= WORK REQUIRED =
Extract, without alteration, each line from the start of the listing to the line bearing "Page size: 1500x844.".

= = =

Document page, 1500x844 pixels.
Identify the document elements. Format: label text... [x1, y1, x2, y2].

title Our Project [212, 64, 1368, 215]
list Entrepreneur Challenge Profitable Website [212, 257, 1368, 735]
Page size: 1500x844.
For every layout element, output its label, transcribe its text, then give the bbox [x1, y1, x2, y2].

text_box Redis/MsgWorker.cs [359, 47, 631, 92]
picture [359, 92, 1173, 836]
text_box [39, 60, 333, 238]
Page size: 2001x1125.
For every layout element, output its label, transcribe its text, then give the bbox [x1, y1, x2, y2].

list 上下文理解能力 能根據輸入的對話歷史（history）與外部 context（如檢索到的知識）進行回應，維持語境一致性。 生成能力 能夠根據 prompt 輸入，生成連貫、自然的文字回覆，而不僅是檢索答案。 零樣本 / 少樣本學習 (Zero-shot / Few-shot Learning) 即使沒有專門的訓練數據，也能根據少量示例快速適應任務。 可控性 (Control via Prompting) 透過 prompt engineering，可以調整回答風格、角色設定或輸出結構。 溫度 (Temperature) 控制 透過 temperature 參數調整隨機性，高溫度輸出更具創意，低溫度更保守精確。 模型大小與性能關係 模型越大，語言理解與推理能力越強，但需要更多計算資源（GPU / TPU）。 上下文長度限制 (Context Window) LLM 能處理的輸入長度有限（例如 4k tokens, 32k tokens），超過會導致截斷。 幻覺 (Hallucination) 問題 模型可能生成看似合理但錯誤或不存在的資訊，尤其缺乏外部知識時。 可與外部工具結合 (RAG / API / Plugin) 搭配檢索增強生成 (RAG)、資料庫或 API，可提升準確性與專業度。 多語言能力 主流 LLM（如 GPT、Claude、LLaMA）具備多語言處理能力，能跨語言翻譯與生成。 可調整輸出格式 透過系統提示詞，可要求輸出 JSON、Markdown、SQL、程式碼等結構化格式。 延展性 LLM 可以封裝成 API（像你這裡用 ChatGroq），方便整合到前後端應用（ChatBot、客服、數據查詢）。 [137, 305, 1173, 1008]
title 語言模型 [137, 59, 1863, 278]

= = =

= ANSWER TO THE EXERCISE =
Document page, 1500x844 pixels.
Identify the document elements. Format: label text... [x1, y1, x2, y2].

title Our Project [212, 64, 1368, 215]
list Entrepreneur Challenge Profitable Website [212, 257, 1368, 735]
Page size: 1500x844.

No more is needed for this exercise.